Director: Rob Marshall (2014)

Disney embraces the dark side in this dazzling big budget live-action adaption of the award-winning magical musical fairytale.

Based on the stories of the Brothers Grimm, the wicked lyrics of songwriting maestro Stephen Sondheim are performed by an all-star cast on top form.

Plus as great sets and costumes boost the sometimes uninspired direction, it all makes for a spooky and frequently funny fantasy.

Once upon a time, a baby-stealing witch (Meryl Streep) has cursed the house of a poor baker and his wife (James Corden and Emily Blunt) so they cannot conceive a baby.

Corden and Blunt share a bickering chemistry and play commendably straight which allows the more fantastical characters to showboat.

Streep indulges herself with may a shriek and cackle as the witch who is also under a spell, forcing the couple to help her before she will lift their curse.
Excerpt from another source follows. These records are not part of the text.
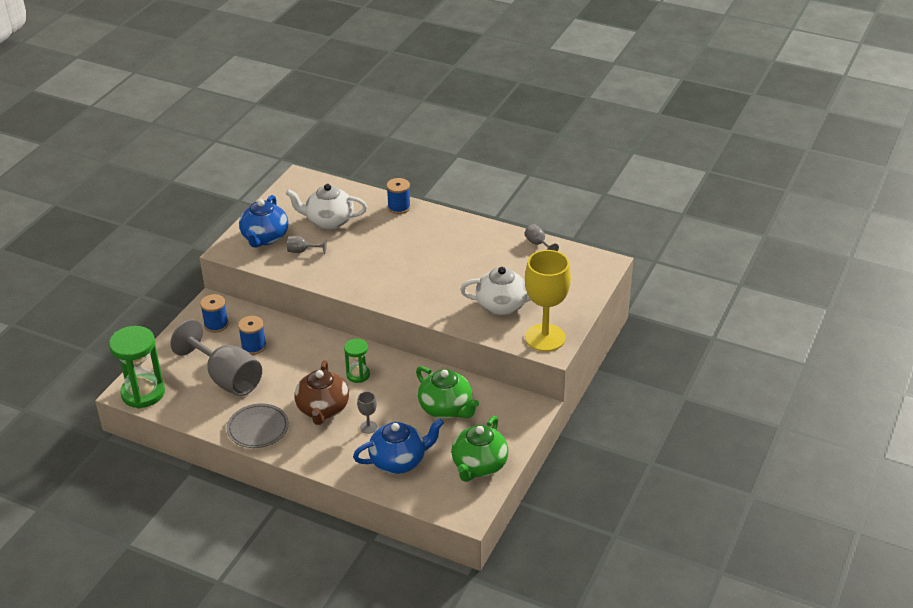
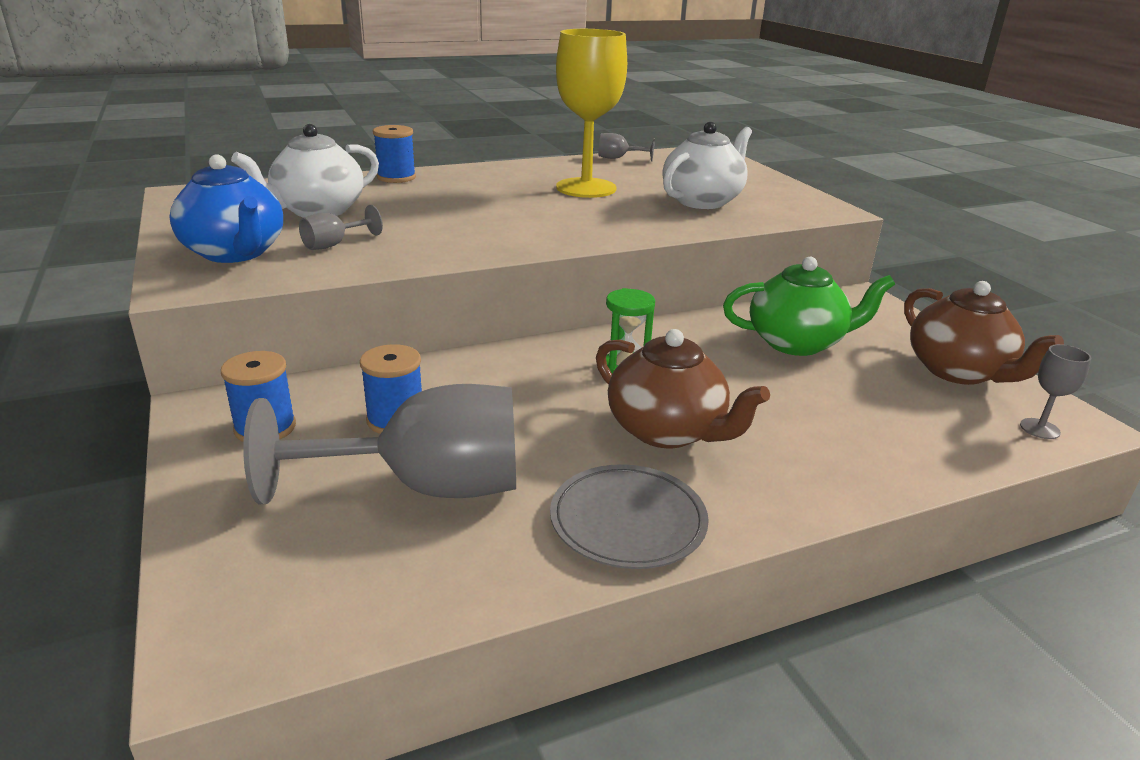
camera: 50 degrees left, 10 degrees down
green hourglass [109,326,165,409] -> none
blue teapot [353,419,444,474] -> none
grey goblet [357,392,377,434] -> grey goblet moved to [1020,344,1091,439]
green teapot [451,416,508,482] -> brown teapot [904,281,1064,385]
yellow goblet [525,250,571,352] -> yellow goblet moved to [556,29,627,198]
They must go into the woods to find a white cow, a golden slipper, a red cape and some yellow hair before the full moon in three days’ time.

On the way, they meet familiar characters such as Little Red Riding Hood, played by an astonishingly confident and scene-stealing teenage Lilla Crawford.

She is of course preyed upon by the big bad wolf, an excellent Johnny Depp in an extended cameo.

There’s also Rapunzel (MacKenzie Mauzy), Jack of the beanstalk (Daniel Huttlestone) giants, ghosts and some golden eggs, Anna Kendrick is pitch perfect as Cinderella.

She is pursued by a a philandering Prince (Chris Pine). He’s wonderfully vain, self-centred and thoroughly enjoys himself delivering the funniest song and the best line.

Proving you should be careful what you wish for there are betrayals, mutilations and deaths as well as some unpardonably poor parenting.

As greed is punished and bravery and honesty win out, you won’t fail to be charmed by this wonderful tale’s dark magic.